Il basso-baritono Alessandro Calamai, si è diplomato al Conservatorio L. Cherubini di Firenze con la Sig.ra A. Desderi e, successivamente, ha studiato con E. Schwarzkopf e R. Capecchi.
Ha vinto parecchi concorsi di canto, fra cui l'As.Li.Co (Milano) nel 1986 e il Concorso M. Battistini (Rieti) nel 1987, con i ruoli di Marcello e di Schaunard in
La Bohème (Puccini). Nel 1988 ha debuttato con i ruoli di Paolo in
Simon Boccanegra (Verdi) e di Sharpless in
Madama Butterfly (Puccini) a Roma e a Rieti: ruoli che da allora continua ad interpretare regolarmente.
Interessato altresì al teatro musicale del Settecento, si è esibito spesso in ruoli come il Conte Robinson da
Il matrimonio segreto (Cimarosa) - questo per la prima volta a Cosenza - e come Uberto ne
La serva padrona (Pergolesi) a Firenze nel 1989/90.
Fra i punti salienti della sua carriera ci sono, nel 1991, le recite nei panni di Sharpless al Teatro Rendano di Cosenza. L'anno seguente lo trova al Teatro Sociale di Mantova dove si è esibito in due importanti ruoli donizettiani: il Dottor Dulcamara ne
L'Elisir d'amore e
Don Pasquale nell'opera omonima. Nel 1993 ha debuttato con il ruolo del Poliziotto in
Lady Macbeth (Shostakovic) al Teatro Comunale di Firenze sotto la direzione di Semyon Bychkov, una produzione che è poi stata ripresa nella primavera del 1998. L'anno seguente ha cantato a Pisa il ruolo del Pilota nel
Piccolo principe (Vavolo). Nel 1996 ha preso parte ad una produzione di
La serva padrona in tournée in Italia e in Spagna, visitando città come Reggio Emilia, Verona ed Arezzo, e Avilès, Pontevedra, Vigo, Orense e Santander. Altre date importanti includono le sue esibizioni nel 1997 in
Traccollo (Pergolesi) a Catania, Firenze ed Angoulème, e nel ruolo di Gasparo in
Rita (Donizetti) a Venezia. Nello stesso anno partecipa alla produzione de
L'Orfeo (Monteverdi) sotto la direzione di René Jacobs e con la regia di Luca Ronconi, e l'anno seguente include le recite del Te Deum (Charpentier) diretto da A.De Marchi, queste due produzioni per il Teatro Comunale di Firenze. Ha cantato in un concerto gala a Shanghai con la sponsorizzazione della Fondazione Arena di Verona, e ha interpretato il ruolo di Manasse in
Die Brautwahl (Busoni) a Empoli.
Negli anni seguenti si è esibito in ruoli quali Gasparo in
Rita (Donizetti),
Il maestro di cappella, Nardo ne
Il filosofo di campagna (Galuppi), Bogdanovich ne
La vedova allegra (Lehàr) all'Arena di Verona,
Traccollo (Pergolesi-Sellitti), ed i ruoli di Nerbulone e Tifèrne in
Eliogabalo (Cavalli) e del Conte Robinson da
Il matrimonio segreto (Cimarosa). Nel marzo 2000 ha cantato il ruolo di Bellarosa da
I virtuosi ambulanti (Fioravanti).
La stessa estate, ha preso parte al primo Festival Costa Azahar a Castillòn (Spagna) col ruolo di Mustafà da
L'italiana in Algeri (Rossini). Nel 2001, ha debuttato nel ruolo di Bartolo ne
Il barbiere di Siviglia (Rossini) nella città di Ferrara e nel 2002 all' Arena di Verona con il ruolo di Moralès in
Carmen (Bizet), diretto dal M° A. Lombard, regia di F. Zeffirelli.

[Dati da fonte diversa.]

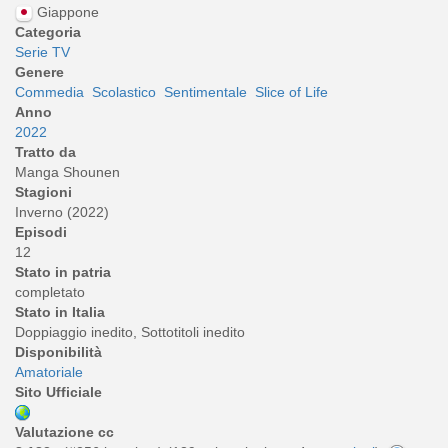
Giappone
Categoria
Serie TV
Genere
Commedia
Scolastico
Sentimentale
Slice of Life
Anno
2022
Tratto da
Manga Shounen
Stagioni
Inverno (2022)
Episodi
12
Stato in patria
completato
Stato in Italia
Doppiaggio inedito, Sottotitoli inedito
Disponibilità
Amatoriale
Sito Ufficiale
Valutazione cc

Alessandro Calamai si può ascoltare in numerose registrazioni, fra cui
Il filosofo di campagna, I virtuosi ambulanti, La romanziera e l'uomo nero, Il divertimento dei numi e Traccollo per l'etichetta Bongiovanni. Ha registrato anche il ruolo del Sagrestano in
Tosca sotto la direzione di Seiji Ozawa, ed ha preso parte all'incisione de
La Traviata diretta da Zubin Mehta, (ambedue per la Phillips).
Ha inciso inoltre
Die Brautwahl (Busoni),
La contadina astuta (Pergolesi-Hasse) e la
Messa da Requiem di G. B. Girolami per l'etichetta Kicco Classic.
Il basso-baritono Alessandro Calamai, svolge intensa attività concertistica di musica operistica e da camera, con un repertorio che spazia dalla musica Barocca a quella Contemporanea.